Find each line below containing the word "Approach" and copy it.
Raw data below:
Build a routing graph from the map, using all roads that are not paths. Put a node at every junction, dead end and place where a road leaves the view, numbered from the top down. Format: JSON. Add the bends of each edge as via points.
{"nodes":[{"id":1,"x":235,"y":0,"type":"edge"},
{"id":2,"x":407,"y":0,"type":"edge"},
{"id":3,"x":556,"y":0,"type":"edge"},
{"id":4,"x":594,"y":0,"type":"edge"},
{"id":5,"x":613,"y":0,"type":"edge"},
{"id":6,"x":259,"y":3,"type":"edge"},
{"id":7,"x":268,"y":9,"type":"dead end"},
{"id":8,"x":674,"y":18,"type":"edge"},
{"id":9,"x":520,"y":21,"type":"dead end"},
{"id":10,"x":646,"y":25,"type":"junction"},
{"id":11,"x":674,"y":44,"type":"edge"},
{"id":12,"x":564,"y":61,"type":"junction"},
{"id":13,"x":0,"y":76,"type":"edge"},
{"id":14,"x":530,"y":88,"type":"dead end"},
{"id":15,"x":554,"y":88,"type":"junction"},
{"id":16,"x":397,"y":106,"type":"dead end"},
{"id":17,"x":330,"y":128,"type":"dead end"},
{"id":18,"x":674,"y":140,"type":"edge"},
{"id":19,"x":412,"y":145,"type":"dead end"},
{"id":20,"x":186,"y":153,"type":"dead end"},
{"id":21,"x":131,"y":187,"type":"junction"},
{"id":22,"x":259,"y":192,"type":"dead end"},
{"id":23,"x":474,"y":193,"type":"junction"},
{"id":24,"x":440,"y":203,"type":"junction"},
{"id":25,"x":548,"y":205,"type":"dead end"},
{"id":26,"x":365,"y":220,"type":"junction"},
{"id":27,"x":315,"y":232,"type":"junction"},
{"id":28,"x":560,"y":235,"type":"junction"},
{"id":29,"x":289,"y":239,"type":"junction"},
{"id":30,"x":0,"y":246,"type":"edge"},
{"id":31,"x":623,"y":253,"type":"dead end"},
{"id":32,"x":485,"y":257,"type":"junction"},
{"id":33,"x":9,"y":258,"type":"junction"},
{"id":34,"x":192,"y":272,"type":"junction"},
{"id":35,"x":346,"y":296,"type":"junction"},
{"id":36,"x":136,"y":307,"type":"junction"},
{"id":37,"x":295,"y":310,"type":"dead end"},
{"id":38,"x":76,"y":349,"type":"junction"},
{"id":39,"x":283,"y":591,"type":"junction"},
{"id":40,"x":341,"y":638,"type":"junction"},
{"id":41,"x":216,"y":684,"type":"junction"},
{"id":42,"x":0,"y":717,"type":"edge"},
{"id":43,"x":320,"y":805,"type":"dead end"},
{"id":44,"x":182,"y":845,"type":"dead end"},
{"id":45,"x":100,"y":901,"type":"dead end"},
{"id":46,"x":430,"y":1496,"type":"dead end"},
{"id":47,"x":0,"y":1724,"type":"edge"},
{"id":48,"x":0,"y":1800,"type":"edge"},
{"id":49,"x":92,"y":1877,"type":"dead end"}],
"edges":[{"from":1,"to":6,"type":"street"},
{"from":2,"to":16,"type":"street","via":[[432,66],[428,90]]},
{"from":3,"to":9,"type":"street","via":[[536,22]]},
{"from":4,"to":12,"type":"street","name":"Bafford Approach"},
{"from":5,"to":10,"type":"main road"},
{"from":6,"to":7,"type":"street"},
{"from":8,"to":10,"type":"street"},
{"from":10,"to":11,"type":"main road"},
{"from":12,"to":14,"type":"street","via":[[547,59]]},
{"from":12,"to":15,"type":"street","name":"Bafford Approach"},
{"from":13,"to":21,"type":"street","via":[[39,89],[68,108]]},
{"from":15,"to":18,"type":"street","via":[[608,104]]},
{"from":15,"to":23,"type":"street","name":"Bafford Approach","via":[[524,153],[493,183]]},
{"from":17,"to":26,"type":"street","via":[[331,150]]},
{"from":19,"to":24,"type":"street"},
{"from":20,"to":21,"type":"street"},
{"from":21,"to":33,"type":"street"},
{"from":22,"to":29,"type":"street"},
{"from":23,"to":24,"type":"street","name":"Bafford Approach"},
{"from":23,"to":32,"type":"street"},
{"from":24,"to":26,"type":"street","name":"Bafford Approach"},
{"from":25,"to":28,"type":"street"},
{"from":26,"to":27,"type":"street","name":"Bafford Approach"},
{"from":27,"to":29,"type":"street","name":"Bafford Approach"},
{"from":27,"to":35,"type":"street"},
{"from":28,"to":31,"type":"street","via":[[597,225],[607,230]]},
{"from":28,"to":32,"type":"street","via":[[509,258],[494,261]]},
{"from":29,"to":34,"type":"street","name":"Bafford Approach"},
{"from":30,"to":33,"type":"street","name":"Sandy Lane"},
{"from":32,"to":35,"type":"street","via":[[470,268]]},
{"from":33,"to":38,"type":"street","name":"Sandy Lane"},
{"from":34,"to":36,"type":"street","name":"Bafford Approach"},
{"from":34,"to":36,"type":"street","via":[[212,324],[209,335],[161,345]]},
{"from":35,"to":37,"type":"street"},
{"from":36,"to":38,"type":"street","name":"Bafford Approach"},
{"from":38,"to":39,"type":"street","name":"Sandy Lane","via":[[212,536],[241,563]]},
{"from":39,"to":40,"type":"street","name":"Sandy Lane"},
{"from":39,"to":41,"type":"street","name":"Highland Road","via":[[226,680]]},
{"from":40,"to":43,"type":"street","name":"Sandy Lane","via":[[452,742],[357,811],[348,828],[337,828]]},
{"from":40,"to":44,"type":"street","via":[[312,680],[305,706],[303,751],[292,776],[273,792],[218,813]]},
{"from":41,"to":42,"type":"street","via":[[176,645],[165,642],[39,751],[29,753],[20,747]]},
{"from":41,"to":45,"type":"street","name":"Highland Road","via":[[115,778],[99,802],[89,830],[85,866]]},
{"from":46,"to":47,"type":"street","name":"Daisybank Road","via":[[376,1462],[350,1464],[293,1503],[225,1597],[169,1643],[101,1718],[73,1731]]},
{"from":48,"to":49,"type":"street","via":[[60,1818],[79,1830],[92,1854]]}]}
End of Raw data.
- **Task answer**:
{"from":4,"to":12,"type":"street","name":"Bafford Approach"},
{"from":12,"to":15,"type":"street","name":"Bafford Approach"},
{"from":15,"to":23,"type":"street","name":"Bafford Approach","via":[[524,153],[493,183]]},
{"from":23,"to":24,"type":"street","name":"Bafford Approach"},
{"from":24,"to":26,"type":"street","name":"Bafford Approach"},
{"from":26,"to":27,"type":"street","name":"Bafford Approach"},
{"from":27,"to":29,"type":"street","name":"Bafford Approach"},
{"from":29,"to":34,"type":"street","name":"Bafford Approach"},
{"from":34,"to":36,"type":"street","name":"Bafford Approach"},
{"from":36,"to":38,"type":"street","name":"Bafford Approach"},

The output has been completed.